Además del derecho a la salud, a la vida y a la no discriminación, la organización considera que también se violó el derecho a la vida privada y familiar de los más mayores. Lo dicen, principalmente, por el férreo encierro que se aplicó a los residentes. “No deben imponerse restricciones generales en la vida privada y familiar de las personas residentes que no sean apropiadas a sus circunstancias específicas basadas en evaluaciones de riesgo individualizadas”, apuntan en el informe. Se congelaron las visitas. Se cancelaron las actividades normales. Y esto, recoge la organización, contribuyó “a la soledad de las personas residentes, a su rápido deterioro y a la falta de transparencia sobre lo que estaba sucediendo”. Las llamadas telefónicas o videollamadas se convirtieron en la única forma de comunicación. Sin embargo, la mayoría de las familias con las que habló Amnistía Internacional denunciaron que estas comunicaciones remotas eran, en la mayoría de los casos, “limitadas e insatisfactorias”.

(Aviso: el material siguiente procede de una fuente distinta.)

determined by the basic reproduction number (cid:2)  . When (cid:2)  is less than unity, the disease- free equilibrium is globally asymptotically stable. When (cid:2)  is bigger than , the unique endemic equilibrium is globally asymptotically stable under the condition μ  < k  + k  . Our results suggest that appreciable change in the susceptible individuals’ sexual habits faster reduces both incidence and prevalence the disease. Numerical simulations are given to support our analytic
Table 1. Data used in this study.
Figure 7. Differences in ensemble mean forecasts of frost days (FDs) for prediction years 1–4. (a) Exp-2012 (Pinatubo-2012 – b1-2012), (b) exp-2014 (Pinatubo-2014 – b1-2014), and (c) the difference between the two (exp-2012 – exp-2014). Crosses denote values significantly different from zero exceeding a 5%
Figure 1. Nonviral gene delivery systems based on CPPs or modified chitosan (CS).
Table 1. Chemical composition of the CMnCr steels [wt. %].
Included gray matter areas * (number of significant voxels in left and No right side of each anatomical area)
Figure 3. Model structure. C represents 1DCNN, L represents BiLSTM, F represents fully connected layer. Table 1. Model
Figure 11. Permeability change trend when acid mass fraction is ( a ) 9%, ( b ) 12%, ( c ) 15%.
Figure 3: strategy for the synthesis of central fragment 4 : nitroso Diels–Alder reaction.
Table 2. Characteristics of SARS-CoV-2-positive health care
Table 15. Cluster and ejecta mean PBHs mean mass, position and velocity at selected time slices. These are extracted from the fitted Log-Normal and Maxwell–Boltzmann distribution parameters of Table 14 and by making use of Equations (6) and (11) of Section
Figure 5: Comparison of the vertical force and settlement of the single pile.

Además de construir un amplio relato en base a testigos directos de lo que sucedió en los geriátricos, la organización pone deberes al Estado para que lo que se ha vivido los mayores en estos centros no se vuelva a repetir nunca más. Al Parlamento, que impulse una ley que establezca un modelo residencial que garantice los derechos de los residentes. Al Ejecutivo catalán y madrileño, que revisen y modifiquen los protocolos de derivación hospitalario para que no constituyan ninguna discriminación en el acceso a la atención sanitaria. Y al Gobierno central, que impulse una “investigación independiente” para saber en qué medida “el acceso de las personas mayores de residencias a servicios de salud, servicios médicos generales y atención hospitalaria estaba sujeta a restricciones indebidas durante la pandemia”. Un estudio que, entre otras cuestiones, ponga de manifiesto si se respetaron los derechos y la seguridad del personal cuidador y “el grado” en que las comunidades y el Estado “cumplieron con sus obligaciones de garantizar la calidad de la atención en las residencias y los derechos de las personas mayores”.